The Hospitalist (9 minutes later): “I’m Dr. John Fucking Elway, hospitalist. I’m the quarterback of the team because sports metaphors. I don’t do anything per se, but my smile? Huge. Demeanor? Eager beaver.
“You’ll have painful urination tomorrow, but I’ll neglect to file paperwork for the lab test. It’s true! You’ll have whizzed in a cup for nothing, but who needs dignity when there’s breath like mine? Can you guess? Cinnamon. And the mouth feel, mmmp.
“You’ll see some specialists today. It’s nothing, literally. Like that nephrologist. Whatever they say, add 5 cc’s of salt and call me in the morning, am I right?

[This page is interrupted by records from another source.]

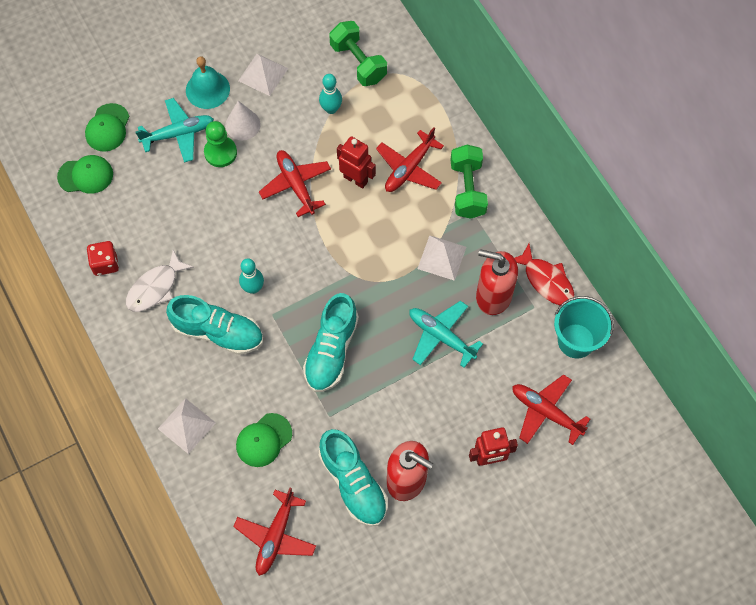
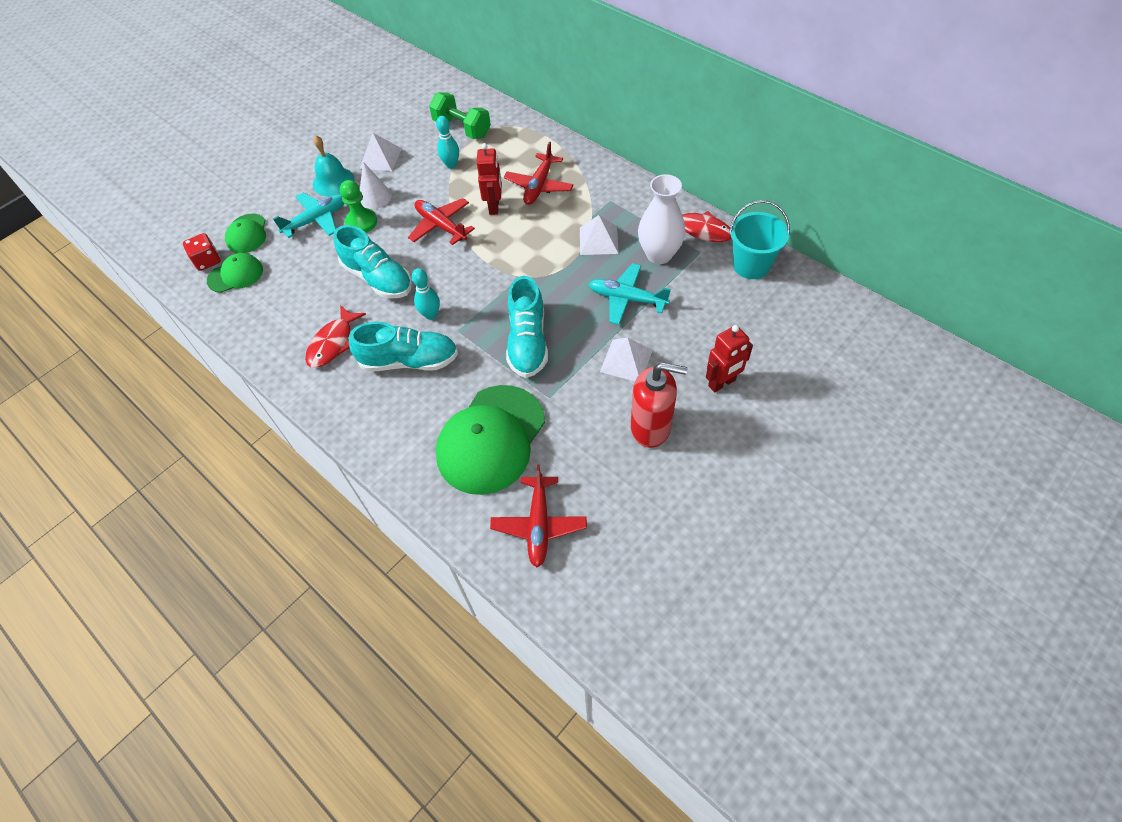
camera: 15 degrees left, 10 degrees down
red dice [87,241,119,276] -> red dice moved to [183,233,221,271]
white fish [126,250,194,312] -> red fish [305,305,366,368]
white pyramid [158,398,216,454] -> white pyramid moved to [600,338,653,381]
green cap [236,413,292,467] -> green cap [436,385,545,495], size x1.94
turquoise shoe [319,429,388,527] -> turquoise shoe moved to [333,225,412,299]
red robot [337,136,376,189] -> red robot turned 75 degrees clockwise [477,143,502,215]
green dumbbell [450,145,488,219] -> none
red soap dispenser [476,249,518,315] -> white vase [638,174,686,264]
red plane [512,374,590,445] -> none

“My serious face. It’s only temporary, but notice the sparkling eye contact. You need anything, just ask for Dr. Donovan McNabb, got it? This is me not winking as I turn to leave.”
The Urologist (3 minutes later, curtain whipped aside): “About that cancer on your kidney. I’m a surprisingly effective fire hydrant, only douchier. No need to thank me. I have the best science inside my brain, which is huge, like my dick, which probably feels like it’s crammed inside your ear right now. Here comes the science.
“Odds that lesion means tumor? 100%. Chances you’ll lose your kidney? Positively. Isn’t this great? Statistics for lay people.
“You’ll remember this about me: I have the facial hair of the recently pubescent. And yet: 80% chance it’s cancer. In other words, totally cancer.
“Have you seen it yet? Your lesion-tumor cancer baby? Gimme your number. Texting….texting….annnnd it’s off, you got it. Now, look, make your hand like a fist. That’s your kidney, here’s the golf ball. Believe that.
“K, pull your johnny up, let’s see what you got. Ooof, skin bridge from your circumcision. Unh uh. We can clean that right up.
“Listen, when you get home, go somewhere they do a lot of these. Nephrectomies, not circumcisions. Maybe you’ll keep your kidney after all. Who knows. Look, I’m out. I got a hoagie and a stack of 70’s porn on VHS waiting for me back at my house, which is huge. You feel me?”
Later, in Boston, when the post-kidney-surgery infection has arrived, just before they puncture your skin to corkscrew a tube through the thick of your back to drain a fluid they’ll never identify, the nurse who sedates you will be so enthused to learn the two of you share a birthday. You’ll be grateful for her excitement in a way you’ll never understand. You’ll hope it wasn’t just the meds or Sinatra crooning in the corner.